Bookselling, printing, the paper and ink industries—a whole range of businesses to service a large literate public. An official national survey in 1795 showed that out of a total population of 1.5 million, nearly twenty thousand Scots depended for their livelihood on writing and publishing—and 10,500 on teaching. All this meant that despite its relative poverty and small population, Scottish culture had a built-in bias toward reading, learning, and education in general. In no other European country did education count for so much, or enjoy so broad a base.

This attitude also decisively shaped the character of Scotland’s universities. As we shall see later, they would play a key role in creating modern Scotland. But their roots ran solid and deep. Glasgow and St. Andrews, in particular, enjoyed a long tradition that reached back to the Middle Ages. The greatest figure of later medieval thought, John Duns Scotus, had been a Scot, while John Mair, dubbed “the prince of philosophers and theologians” at the University of Paris, finished his career teaching at both Glasgow and St. Andrews (his students there included George Buchanan and John Knox). In 1574 an observer wrote that “there is no place in Europe comparable to Glasgow for a plentifull and gude chepe mercat of all kind of langages artes and sciences.”

The University of Edinburgh and Aberdeen’s Marischal College and King’s College had been founded more recently, but, like Glasgow and St. Andrews, they never became remote ivory towers or intellectual backwaters, as eighteenth-century Oxford and Cambridge did.

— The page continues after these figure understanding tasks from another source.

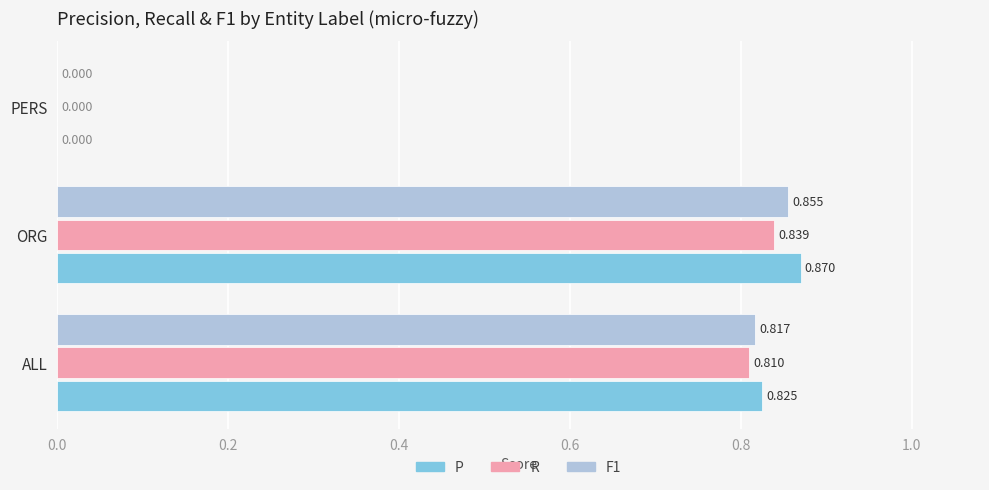

Which series has the largest total across all categories?

P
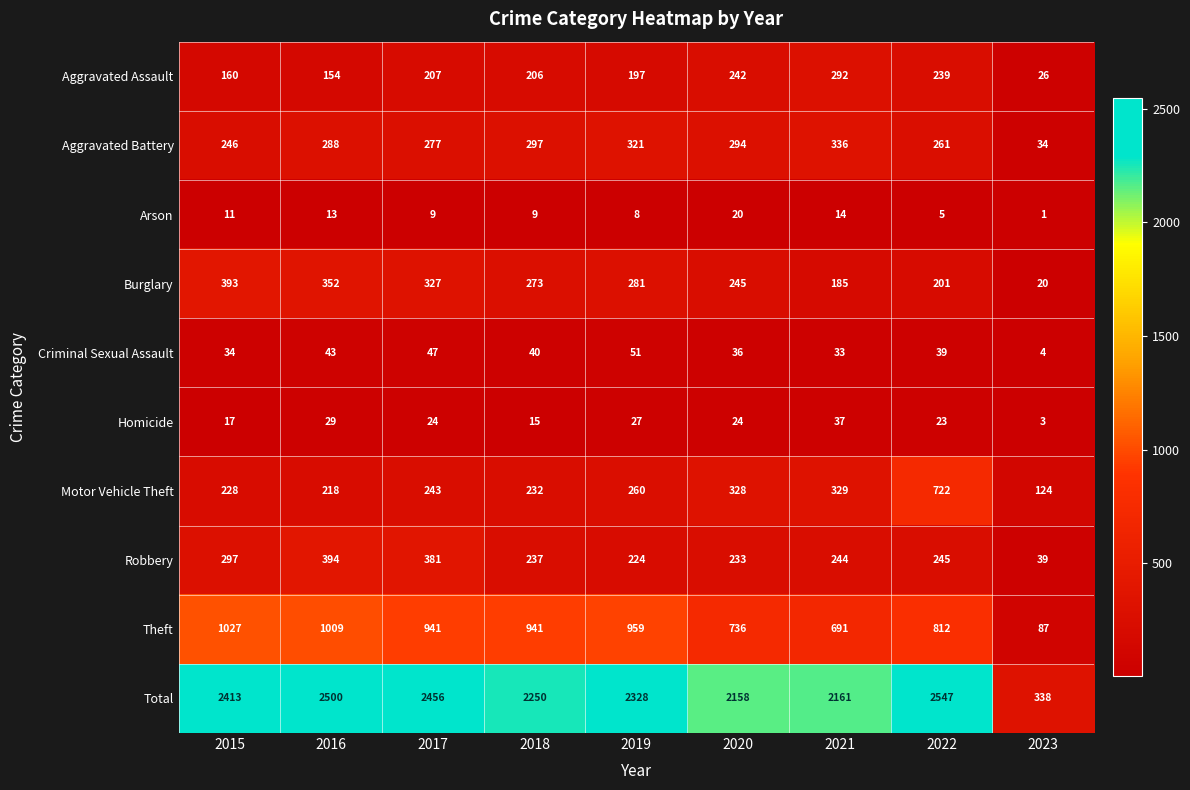

At 2023, list the series in order from largest to smallest.

Total, Motor Vehicle Theft, Theft, Robbery, Aggravated Battery, Aggravated Assault, Burglary, Criminal Sexual Assault, Homicide, Arson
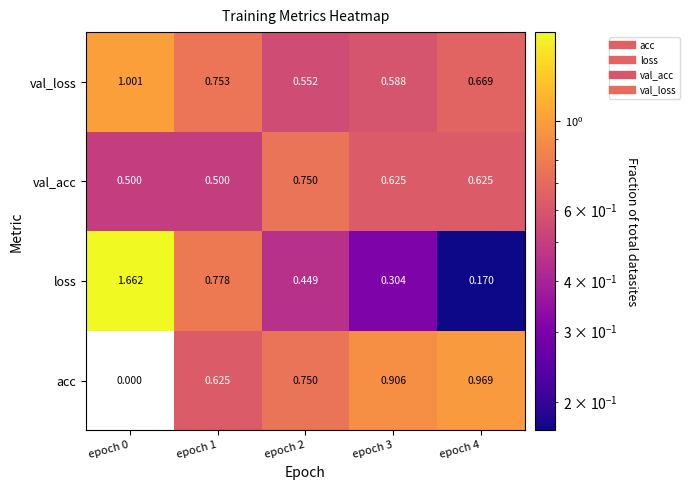

Which series has the widest spread of values?

loss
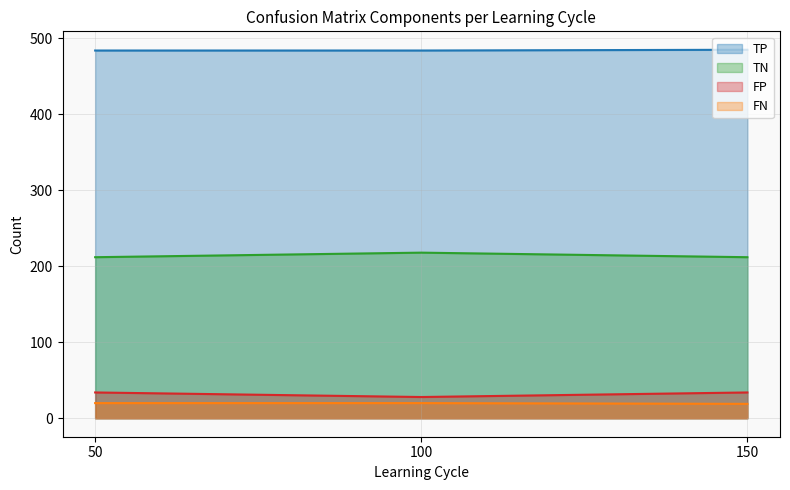

Between 100 and 150, which series saw the biggest shift?

TN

Despite their small size, Scottish universities were international centers of learning, and drew students from across Protestant Europe as well as England and Ulster (since only Episcopalians could attend Oxford or Cambridge or Trinity College in Dublin).

Thanks to the swelling tide of literacy, these universities became in effect centers of popular education as well as more academic learning. Between 1720 and 1840 the college student population of Scotland
trebled.
Knowledge of Latin was usually enough to get you in, and many students learned this at their parish schools. A university education was also relatively cheap.